* ACTIVITÉS
1. Indiquez, s'il vous plaît, si chacune des affirmations suivantes concorde avec l'extrait sur la rénovation des logements, en répondant par oui ou non et en citant les mots décisifs du texte : (a) La précédente majorité avait fixé à 400 000 le nombre de logements à rénover. (b) Une obligation de travaux peut être imposée dès aujourd'hui. (c) Les conditions d'accès pour les ménages concernés sont déjà établies.
2. D'après l'extrait sur la rénovation des logements, combien de logements le Président de la République a-t-il ajoutés à l'objectif fixé par la précédente majorité ?

* EXTRAIT DU DOCUMENT
□ □ □
La lutte contre la précarité énergétique reste une priorité. Elle mobilise les investissements d'avenir à hauteur de 500 millions d'euros. Il nous reste à établir les conditions d'accès pour les ménages concernés.

Si l'année 2013 n'est pas une année perdue, et si les arbitrages espérés sont rendus, l'objectif des 500 000 logements est à notre portée. Je rappelle que la précédente majorité avait fixé à 400 000 le nombre de logements à rénover à partir de 2013. Le Président de la République y a ajouté 100 000 logements : il s'agit d'un objectif ambitieux mais raisonnable. Ces perspectives reposent sur diverses modes de financement. Pour ma part, j'accorde une grande importance à la création de valeur par l'accroissement de la densité, la surélévation du bâti, ou le « build in my backyard » consistant à donner des droits à construire supplémentaires en zone pavillonnaire. Ces solutions sont à la fois efficaces en termes de financement et peu coûteuses pour les contribuables.

Aujourd'hui, la société n'est pas mûre pour imposer une obligation de travaux. Les maîtres d'ouvrage sont en phase d'adhésion et l'offre de service n'est pas suffisante sur l'ensemble du territoire. Nous devons néanmoins mettre immédiatement en chantier une réflexion collective. À la demande du Débat national sur la transition énergétique, un groupe de travail du Plan bâtiment durable sera lancé demain sur ce thème.
□ □ □
* DONNÉES BRUTES
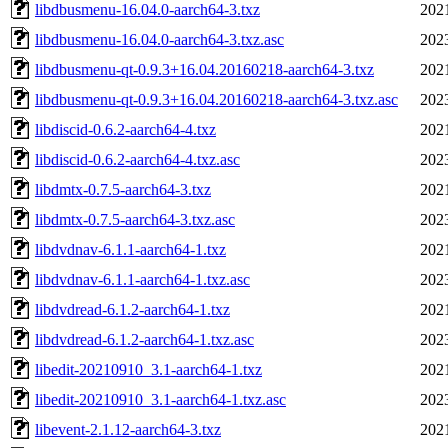
libdbusmenu-16.04.0-aarch64-3.txz
202
libdbusmenu-16.04.0-aarch64-3.txz.asc
202
libdbusmenu-qt-0.9.3+16.04.20160218-aarch64-3.txz
202
libdbusmenu-qt-0.9.3+16.04.20160218-aarch64-3.txz.asc
202
libdiscid-0.6.2-aarch64-4.txz
202
libdiscid-0.6.2-aarch64-4.txz.asc
202
libdmtx-0.7.5-aarch64-3.txz
202
libdmtx-0.7.5-aarch64-3.txz.asc
202
libdvdnav-6.1.1-aarch64-1.txz
202
libdvdnav-6.1.1-aarch64-1.txz.asc
202
libdvdread-6.1.2-aarch64-1.txz
202
libdvdread-6.1.2-aarch64-1.txz.asc
202
libedit-20210910_3.1-aarch64-1.txz
202
libedit-20210910_3.1-aarch64-1.txz.asc
202
libevent-2.1.12-aarch64-3.txz
202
□ □ □
* RÉSULTATS PAR TÂCHE
1.
(a) Oui : « la précédente majorité avait fixé à 400 000 le nombre de logements à rénover à partir de 2013 ».
(b) Non : « Aujourd'hui, la société n'est pas mûre pour imposer une obligation de travaux ».
(c) Non : « Il nous reste à établir les conditions d'accès pour les ménages concernés ».

2. 100 000 logements.